最近、社内に導入されたある自動化ツールがどう使われているかについて、発表される場がありました。
そこでは、現在何件の処理を行っており、延べ何時間の節約になったか…という発表が行われましたが、ようはこれくらい役に立っています、という報告会でした。
そのツールはたしかに役に立つものでした。
同時に、その社内担当者からは導入前に聞いていたことがありました。
「このツールは人が手を使っている作業を自動化させるので、それが非効率だったら、そのままで自動化されてしまいます」
おそらく、担当者がツールのメーカーか納入元から聞きおよんだ、導入に際しての大原則だったのでしょう。
ただし、その話が出たのは、そのときの一回だけでした。
効率化の対象自体について、現時点で改善すべきところが本当にないのか、妥当なのか、それが検証されることはなく、わたくしを含めたスタッフ全員がスタートと同時に導入作業にかたっぱしから従事していたのが事実だったのです。
おそらく、わたくしたちというのは掃除の時間にホウキを持たされた中学生のようなもので、「いわれたことをやる」というのがタスクの全部なのでしょう。
そもそも掃除とはなにか、なんのために行うのか、なにをもって良しとし、悪しきとするのか、という抽象度の高い考察や判断は、組織や集団であれば前もって上位が決めるはずで、それは当然のことです。
問題は、上位でもそういった抽象的考察を行う発想を持っておらず、また、どこかで議論をしても集団の考えを固める習慣を持っていないことです。
そして、ここから私見ですが、一言でいってこれは文化によるものではないかな、とも思うのです。
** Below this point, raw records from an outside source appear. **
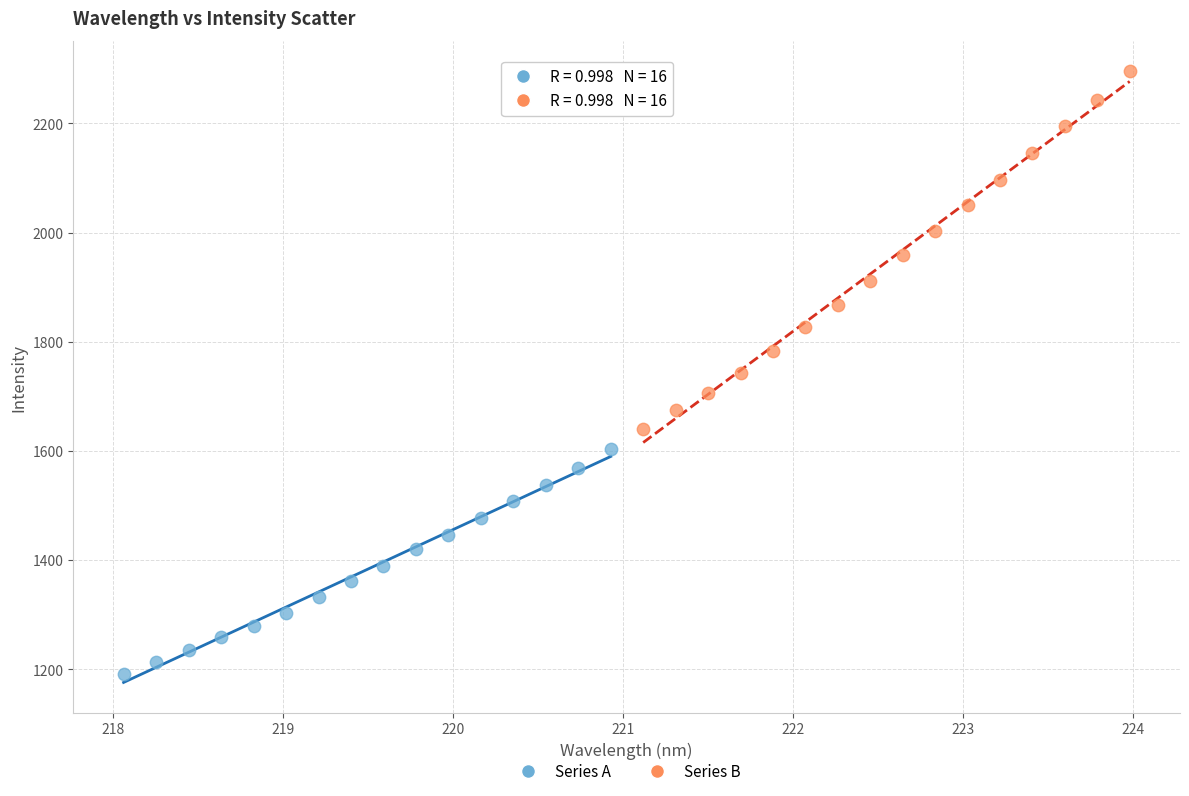

Which series has the largest Y range (max minus min)?

Series B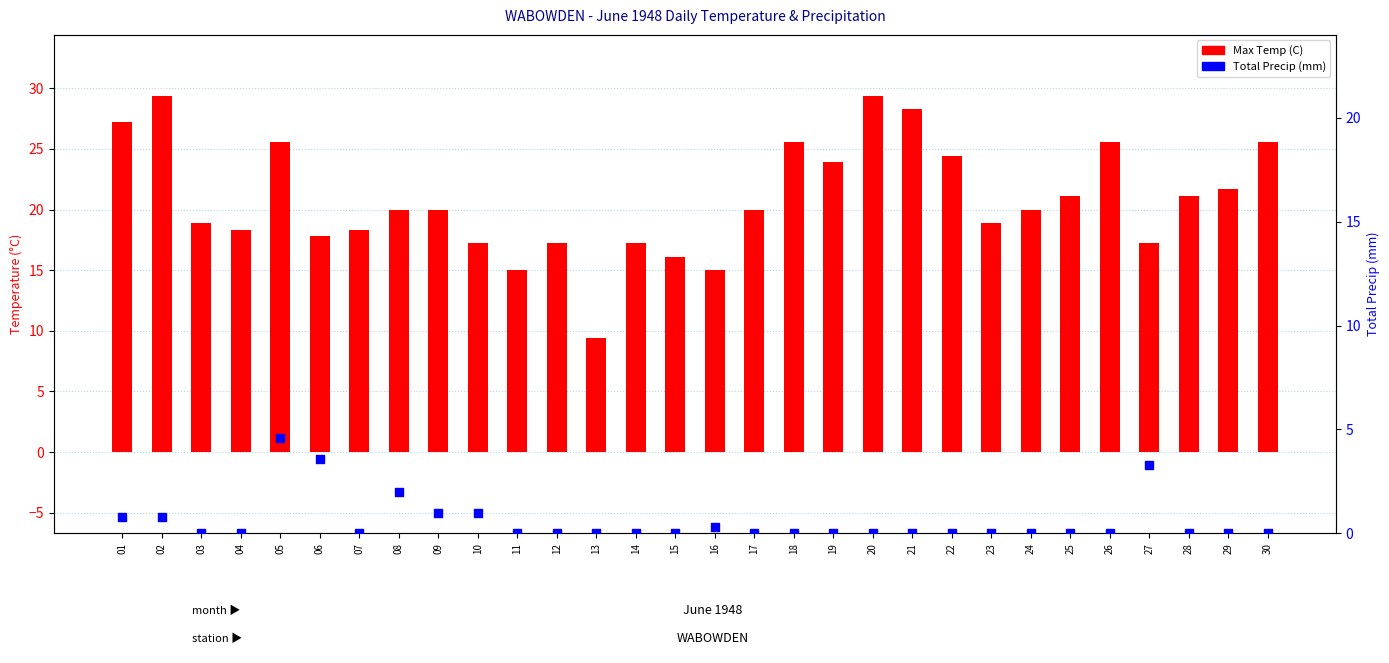

What is the total value across all series at 29?

21.7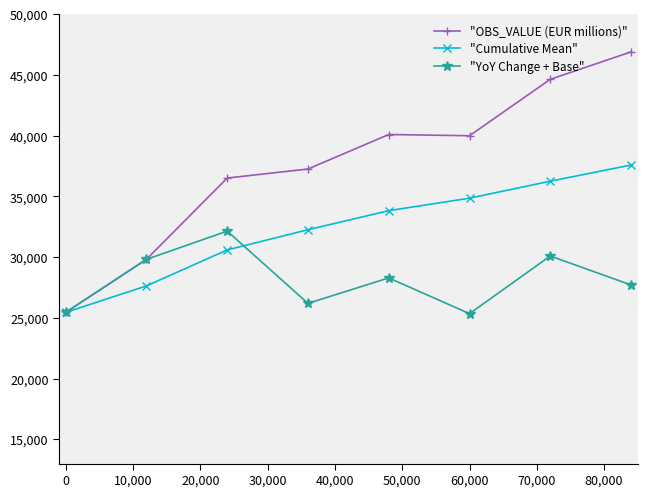

Which series has the largest total across all categories?

"OBS_VALUE (EUR millions)"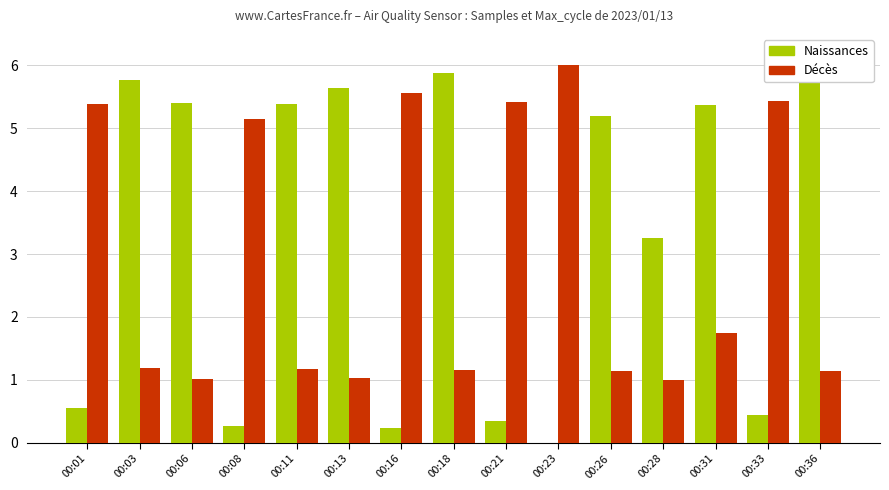

Which series has the largest range (max minus min)?

Naissances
わたくしの属しているのは製造業ですが、モノつくりに関しては課題やトラブルが途絶えたことがかつてなく、そこではかなりの時間を投入して議論が繰り返されているのを見ています。レベルはわかりませんが、新しい価値に到達するためのトライアンドエラーが活発に行われているのはたしかです。
一方で、それ以外の、会社が「本業」と見なしていない付帯業務についての知的投資は悲しいほどプアであるのが否定できません。
中小企業では会社の意志と同一といえる社長自身、能動的な関心は「製造」に集中しています。
製造についての自負が会社のアイデンティティならば、それ以外の至らなさもまた、会社の本質の一部なのです。